WHAT IS A JUMBO LOAN IN OREGON?

Oregon jumbo loans are mortgages that exceed conforming loan limits. If you plan to buy a bigger home in Oregon, you may need a jumbo loan to finance the transaction.

Conforming Loan Limits in Oregon

The Federal Housing Finance Agency (FHFA) sets conforming limits for every county in the United States. The agency gathers repeat home sales and refinance data, and by weighting the averages, they produce the House Price Index (HPI). The HPI indicates home affordability, by region.

The HPI determines conforming loan limits for Fannie Mae and Freddie Mac, the two Government Sponsored Entities (GSEs) that acquire the vast majority of loans made between private lenders and consumers. Conforming loans meet several criteria, including borrower and property eligibility requirements. One thing is for sure: the loan amount cannot exceed conforming loan limits. When a loan exceeds those limits, it’s a jumbo mortgage.

For some counties in America, FHFA makes adjustments to the conforming loan limit. Large cities have higher loan limits that smaller, rural areas. But this is not the case in Oregon. Despite higher home prices in Portland, loan limits here are the same as any smaller city like Eugene.

Thus, all Oregon counties have the following conforming loan limit: $421,100

OREGON JUMBO LOAN REQUIREMENTS

Borrowers looking for a jumbo loan in Oregon will need excellent credit and bring a reasonable down payment to the table. Jumbo loans can be taken out on several types of residential properties.

Non-conforming loans, like jumbo mortgages, are typically held by the lender (rather than sold to Fannie Mae or Freddie Mac). Thus, loan requirements are not as “easy” as conventional or government-insured mortgage programs. Each lender has its own underwriting guidelines for jumbo loans, too. However, some broad generalizations can be made.

Oregon Jumbo Loan Property Eligibility

Property Location

  • There are no “high-cost area” adjustments in any county in the state of Oregon.

Eligible Property Types

  • Owner occupied
  • 1 to 4-unit primary residence
  • Second homes
  • Investment properties

Number of Units

While loan limits in Oregon are not adjusted on a regional basis, multi-unit properties get a break. Anything over the following conforming loan limits will require a jumbo loan:

  • One Unit: $424,100
  • Two Units: $543,000
  • Three Units: $656,350
  • Four Units: $815,650

Oregon Jumbo Loan Borrower Eligibility

Jumbo loans are typically not used by first time home buyers (but they are certainly not prohibited from using one). Most jumbo loan borrowers have equity from a prior home and can make a 20% down payment, which is ideal. That way, you won’t have to carry mortgage insurance.

Some lenders allow down payments as small as 10% down. However, that lower requirement isn’t necessarily available as the loan amount goes up. Meaning, down payment requirements might be stricter on a $1M loan than a smaller one for $750K.

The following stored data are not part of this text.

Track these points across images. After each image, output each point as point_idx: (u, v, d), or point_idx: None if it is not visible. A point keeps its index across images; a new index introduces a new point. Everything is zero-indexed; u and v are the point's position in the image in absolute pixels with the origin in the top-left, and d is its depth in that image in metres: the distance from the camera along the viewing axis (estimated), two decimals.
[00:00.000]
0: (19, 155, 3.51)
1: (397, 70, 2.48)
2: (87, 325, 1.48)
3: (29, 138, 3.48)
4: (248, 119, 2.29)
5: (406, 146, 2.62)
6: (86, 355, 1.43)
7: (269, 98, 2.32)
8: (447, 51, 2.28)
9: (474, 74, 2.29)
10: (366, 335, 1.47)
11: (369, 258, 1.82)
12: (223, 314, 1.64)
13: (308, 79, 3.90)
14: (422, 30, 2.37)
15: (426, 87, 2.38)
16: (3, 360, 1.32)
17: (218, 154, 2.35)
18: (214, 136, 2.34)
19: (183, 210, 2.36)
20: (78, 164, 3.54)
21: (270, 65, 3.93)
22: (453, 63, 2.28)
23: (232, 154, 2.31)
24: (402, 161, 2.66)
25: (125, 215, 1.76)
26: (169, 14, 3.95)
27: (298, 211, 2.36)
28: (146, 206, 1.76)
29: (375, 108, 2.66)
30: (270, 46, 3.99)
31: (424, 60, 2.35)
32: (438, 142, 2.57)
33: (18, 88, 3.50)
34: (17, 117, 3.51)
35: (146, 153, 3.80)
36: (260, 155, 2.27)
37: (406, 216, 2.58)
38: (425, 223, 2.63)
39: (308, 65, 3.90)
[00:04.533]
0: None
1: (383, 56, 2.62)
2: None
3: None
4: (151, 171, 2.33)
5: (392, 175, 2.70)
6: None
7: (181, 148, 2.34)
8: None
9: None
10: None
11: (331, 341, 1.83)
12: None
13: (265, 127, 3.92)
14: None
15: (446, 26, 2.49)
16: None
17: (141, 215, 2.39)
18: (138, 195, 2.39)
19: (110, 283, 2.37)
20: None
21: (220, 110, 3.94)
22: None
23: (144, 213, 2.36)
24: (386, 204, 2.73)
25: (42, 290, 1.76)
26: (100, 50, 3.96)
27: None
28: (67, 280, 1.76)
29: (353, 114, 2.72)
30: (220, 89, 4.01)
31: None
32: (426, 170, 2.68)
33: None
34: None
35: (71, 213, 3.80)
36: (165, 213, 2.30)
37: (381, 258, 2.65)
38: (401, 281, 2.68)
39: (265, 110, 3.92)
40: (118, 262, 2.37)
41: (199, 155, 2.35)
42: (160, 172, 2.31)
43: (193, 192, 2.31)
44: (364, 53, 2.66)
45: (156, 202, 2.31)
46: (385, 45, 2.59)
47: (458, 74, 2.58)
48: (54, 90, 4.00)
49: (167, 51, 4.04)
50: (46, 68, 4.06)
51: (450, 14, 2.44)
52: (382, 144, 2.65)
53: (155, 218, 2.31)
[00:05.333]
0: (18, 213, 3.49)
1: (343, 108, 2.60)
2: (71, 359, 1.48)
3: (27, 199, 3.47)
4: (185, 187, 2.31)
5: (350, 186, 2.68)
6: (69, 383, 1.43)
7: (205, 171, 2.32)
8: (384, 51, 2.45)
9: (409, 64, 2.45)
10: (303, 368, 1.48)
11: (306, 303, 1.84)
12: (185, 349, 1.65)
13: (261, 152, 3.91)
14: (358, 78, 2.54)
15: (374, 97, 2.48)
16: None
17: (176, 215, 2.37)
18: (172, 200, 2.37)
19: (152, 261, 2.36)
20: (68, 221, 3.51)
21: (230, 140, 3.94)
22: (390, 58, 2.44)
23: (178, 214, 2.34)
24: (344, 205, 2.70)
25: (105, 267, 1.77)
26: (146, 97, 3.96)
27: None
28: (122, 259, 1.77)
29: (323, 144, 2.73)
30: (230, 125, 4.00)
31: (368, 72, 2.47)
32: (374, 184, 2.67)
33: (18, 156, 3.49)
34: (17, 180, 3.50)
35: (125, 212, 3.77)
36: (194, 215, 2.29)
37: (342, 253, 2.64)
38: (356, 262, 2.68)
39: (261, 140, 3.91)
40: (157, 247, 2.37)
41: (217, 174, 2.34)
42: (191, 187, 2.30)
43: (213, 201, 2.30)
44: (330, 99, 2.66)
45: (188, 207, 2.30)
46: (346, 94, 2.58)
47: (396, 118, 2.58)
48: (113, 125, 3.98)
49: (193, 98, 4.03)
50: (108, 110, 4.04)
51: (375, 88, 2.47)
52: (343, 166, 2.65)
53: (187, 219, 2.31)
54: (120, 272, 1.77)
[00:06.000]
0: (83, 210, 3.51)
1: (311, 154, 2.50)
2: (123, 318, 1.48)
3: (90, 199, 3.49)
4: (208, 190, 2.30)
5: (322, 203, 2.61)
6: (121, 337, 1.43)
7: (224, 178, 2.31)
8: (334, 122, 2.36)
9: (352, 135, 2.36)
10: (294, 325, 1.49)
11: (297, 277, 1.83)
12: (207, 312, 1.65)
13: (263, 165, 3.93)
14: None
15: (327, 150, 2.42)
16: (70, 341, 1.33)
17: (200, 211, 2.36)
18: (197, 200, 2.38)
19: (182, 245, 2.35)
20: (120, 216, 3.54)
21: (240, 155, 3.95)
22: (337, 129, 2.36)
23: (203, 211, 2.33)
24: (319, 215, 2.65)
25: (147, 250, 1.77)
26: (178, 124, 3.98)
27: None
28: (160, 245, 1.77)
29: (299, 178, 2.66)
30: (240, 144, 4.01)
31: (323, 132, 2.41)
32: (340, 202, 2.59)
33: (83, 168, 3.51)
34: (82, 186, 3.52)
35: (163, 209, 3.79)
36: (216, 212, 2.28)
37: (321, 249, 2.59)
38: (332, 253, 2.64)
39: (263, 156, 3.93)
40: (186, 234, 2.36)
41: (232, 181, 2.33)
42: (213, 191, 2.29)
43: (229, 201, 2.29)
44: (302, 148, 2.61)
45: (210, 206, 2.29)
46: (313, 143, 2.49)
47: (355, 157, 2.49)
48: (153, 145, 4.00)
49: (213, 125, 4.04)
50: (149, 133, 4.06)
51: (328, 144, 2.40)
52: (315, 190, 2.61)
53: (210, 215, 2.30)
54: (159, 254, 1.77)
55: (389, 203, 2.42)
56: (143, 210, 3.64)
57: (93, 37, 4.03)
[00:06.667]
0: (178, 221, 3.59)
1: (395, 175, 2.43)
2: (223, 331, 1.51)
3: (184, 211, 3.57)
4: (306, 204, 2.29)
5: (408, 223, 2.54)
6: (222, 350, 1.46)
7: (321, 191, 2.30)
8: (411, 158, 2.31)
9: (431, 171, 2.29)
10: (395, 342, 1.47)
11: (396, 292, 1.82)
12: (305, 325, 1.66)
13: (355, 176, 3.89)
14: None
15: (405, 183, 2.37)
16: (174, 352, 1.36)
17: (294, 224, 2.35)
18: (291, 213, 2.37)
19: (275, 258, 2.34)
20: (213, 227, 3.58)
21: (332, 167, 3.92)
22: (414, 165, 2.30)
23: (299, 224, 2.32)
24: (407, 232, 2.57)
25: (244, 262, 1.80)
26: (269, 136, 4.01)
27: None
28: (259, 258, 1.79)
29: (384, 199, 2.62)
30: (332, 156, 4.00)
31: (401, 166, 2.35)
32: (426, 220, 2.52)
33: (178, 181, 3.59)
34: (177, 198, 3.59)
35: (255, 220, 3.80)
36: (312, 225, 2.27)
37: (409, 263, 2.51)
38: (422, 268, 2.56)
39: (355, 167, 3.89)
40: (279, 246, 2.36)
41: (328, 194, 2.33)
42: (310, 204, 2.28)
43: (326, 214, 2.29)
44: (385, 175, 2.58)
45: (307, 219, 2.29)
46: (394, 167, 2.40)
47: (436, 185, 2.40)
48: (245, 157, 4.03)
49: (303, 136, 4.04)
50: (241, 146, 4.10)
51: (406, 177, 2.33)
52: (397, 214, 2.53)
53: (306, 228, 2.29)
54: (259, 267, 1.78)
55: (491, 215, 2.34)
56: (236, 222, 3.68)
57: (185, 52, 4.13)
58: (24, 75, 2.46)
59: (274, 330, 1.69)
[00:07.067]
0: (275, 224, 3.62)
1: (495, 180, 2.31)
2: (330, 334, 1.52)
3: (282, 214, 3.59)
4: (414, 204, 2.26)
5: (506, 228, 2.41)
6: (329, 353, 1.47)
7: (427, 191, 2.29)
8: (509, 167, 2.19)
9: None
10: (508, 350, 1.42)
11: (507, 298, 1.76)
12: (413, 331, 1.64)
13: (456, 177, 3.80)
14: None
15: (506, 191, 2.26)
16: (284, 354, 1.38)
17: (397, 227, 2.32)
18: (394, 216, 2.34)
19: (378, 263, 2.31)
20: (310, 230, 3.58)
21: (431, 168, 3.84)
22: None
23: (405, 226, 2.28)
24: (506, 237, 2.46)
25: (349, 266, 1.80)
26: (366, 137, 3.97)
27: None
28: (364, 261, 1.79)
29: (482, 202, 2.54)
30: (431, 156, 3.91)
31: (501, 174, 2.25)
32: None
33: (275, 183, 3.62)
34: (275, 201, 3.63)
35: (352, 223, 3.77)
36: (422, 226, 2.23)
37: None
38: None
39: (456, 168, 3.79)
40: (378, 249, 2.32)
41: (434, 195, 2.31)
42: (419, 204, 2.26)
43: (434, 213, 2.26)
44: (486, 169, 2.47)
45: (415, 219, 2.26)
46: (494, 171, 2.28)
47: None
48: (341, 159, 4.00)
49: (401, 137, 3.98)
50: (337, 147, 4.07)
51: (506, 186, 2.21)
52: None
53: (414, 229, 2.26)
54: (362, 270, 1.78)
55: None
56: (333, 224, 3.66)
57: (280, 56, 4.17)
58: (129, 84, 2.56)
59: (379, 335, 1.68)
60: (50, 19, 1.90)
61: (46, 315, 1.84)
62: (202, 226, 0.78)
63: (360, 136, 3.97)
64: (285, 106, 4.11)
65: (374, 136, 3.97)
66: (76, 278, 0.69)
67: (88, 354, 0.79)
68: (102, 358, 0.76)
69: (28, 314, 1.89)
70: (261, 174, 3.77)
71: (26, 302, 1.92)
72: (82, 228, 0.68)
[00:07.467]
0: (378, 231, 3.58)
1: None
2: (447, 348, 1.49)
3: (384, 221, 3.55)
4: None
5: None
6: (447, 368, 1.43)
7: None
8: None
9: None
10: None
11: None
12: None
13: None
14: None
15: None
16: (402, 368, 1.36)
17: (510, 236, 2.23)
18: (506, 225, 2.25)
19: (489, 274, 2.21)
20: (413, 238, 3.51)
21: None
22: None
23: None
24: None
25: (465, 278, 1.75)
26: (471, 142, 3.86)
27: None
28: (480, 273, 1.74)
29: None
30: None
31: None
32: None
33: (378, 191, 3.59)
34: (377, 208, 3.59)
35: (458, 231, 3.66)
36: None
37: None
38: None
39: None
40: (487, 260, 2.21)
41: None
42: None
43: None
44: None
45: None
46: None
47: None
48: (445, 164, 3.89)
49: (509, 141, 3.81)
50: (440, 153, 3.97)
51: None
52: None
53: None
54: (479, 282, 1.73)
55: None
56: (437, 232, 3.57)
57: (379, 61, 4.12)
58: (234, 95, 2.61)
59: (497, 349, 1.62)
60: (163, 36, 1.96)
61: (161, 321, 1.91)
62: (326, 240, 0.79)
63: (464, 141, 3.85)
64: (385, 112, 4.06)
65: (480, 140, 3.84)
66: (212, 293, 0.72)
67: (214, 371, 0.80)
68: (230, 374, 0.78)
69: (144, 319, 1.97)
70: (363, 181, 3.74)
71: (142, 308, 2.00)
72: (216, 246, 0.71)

Here are some typical down payment and borrower requirements to get a jumbo loan:

  • 20% down payment gets a better interest rate and you won’t have to carry mortgage insurance
  • 10% down (90% LTV) is still possible with exceptional credit
  • FICO score minimums start in the 680-740 range
  • 38% debt-to-income ratio (DTI)

Oregon Jumbo Loan Terms

  • Fixed rate mortgage (FRM) or adjustable rate mortgage (ARM)
  • $2 million loan limit ($3.0M on case-by-case basis)
  • LTVs above 80% require private mortgage insurance (PMI)

Jumbo Loan Rates in Oregon

Borrowers can expect 0.25% to 0.50% percent higher interest rates for Oregon jumbo loans than conventional or government-backed mortgage programs. Higher rates are a risk premium. That balances out the lender’s risk of funding larger homes which can be more difficult to liquidate in the case of foreclosure.

Jumbo Loan Mortgage Insurance

As “non-conforming” loans, jumbo mortgages are not insured by the government. Whenever the loan-to-value (LTV) is greater than 80%, private mortgage insurance (PMI) is required.